Many times we reach out and ask God for guidance. We ask Him to show us His will for us. Yet, we tend to forget our part of this– we have to see and hear His answers and directions. So, we need to ask then for seeing eyes and listening ears. Yet, even still, we can see and hear His signs but ignore or overlook them.
I know sometimes the world gets so in our heads that we aren’t sure which voice is ours and which is the enemy’s and which belongs to the Lord. Pro Tip: God’s voice will always line up with the Word.
One way the Bible shows us how to know what God is telling us is to ask Him for specific signs like Gideon did (Judges 6:36 – 40). And when He gives us answers to these signs it doesn’t hurt to keep asking.
I’ve asked God for signs and He has given them to me. I continued to ask for a while, but then I started ignoring and overlooking His answers and stopped asking altogether for signs. I was asking Him to lead me but I wasn’t allowing myself to be lead. I thought, “Well, these first signs turned out so maybe that was God’s answer and I don’t have to keep asking.” Basically, I did things how I thought it would be best (aka my way). Finally, He showed me a sign that I couldn’t ignore– it was so definite and painful that I knew it was the answer He had been trying to give me all along. Sometimes God has to allow pain if He knows it is going to help get you to where you need to be.
Do you know what the gift of discernment is? My mom has it and I believe that as I continue to strengthen my relationship with the Holy Spirit that I will also have it and be able to truly recognize it. There are times when I have these feelings and thoughts, in the back of my mind, deep in my heart– and most of the time I have had them for valid reasons. I used to think of myself as crazy for it, but now I realize that it is actually a blessing.
The other day, this thought/feeling kept creeping up in my head. I couldn’t shake it, no matter what I did or how hard I tried or even how much I prayed. I didn’t want it to be true; part of me thought the enemy was trying to mess me up, but the other part of me thought that God was showing me the truth. By the end of the day, the thought that I was hoping would dissipate came to fruition.
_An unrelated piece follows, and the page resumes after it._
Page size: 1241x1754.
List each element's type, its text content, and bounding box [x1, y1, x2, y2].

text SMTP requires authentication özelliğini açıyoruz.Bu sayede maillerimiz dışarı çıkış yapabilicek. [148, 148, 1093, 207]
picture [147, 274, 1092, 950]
It was difficult and painful and honestly humiliating, but after a while, I knew it was what was supposed to happen. I knew that God needed me to experience this for closure. He needed to show me so that I could move on with my life and discover the plans He has for me (and for the other party involved). And sometimes what happens has to happen the way it does because He knows you and how you think and what it takes to get to you see what is for you and what is not for you. (Psalm 139)
I’m still learning how to decipher all the thoughts/feelings/desires that swirl around my mind. I keep asking the Spirit to guide me– to be louder than I am (I can be pretty loud). And now I just have to truly allow myself to be lead. He made me bold to make the decision I had to make. If I allow Him, He can make me bold in my other decisions too.
Everything in life will work out for us if we allow God to direct our paths.
With love and grace, let yourself be lead.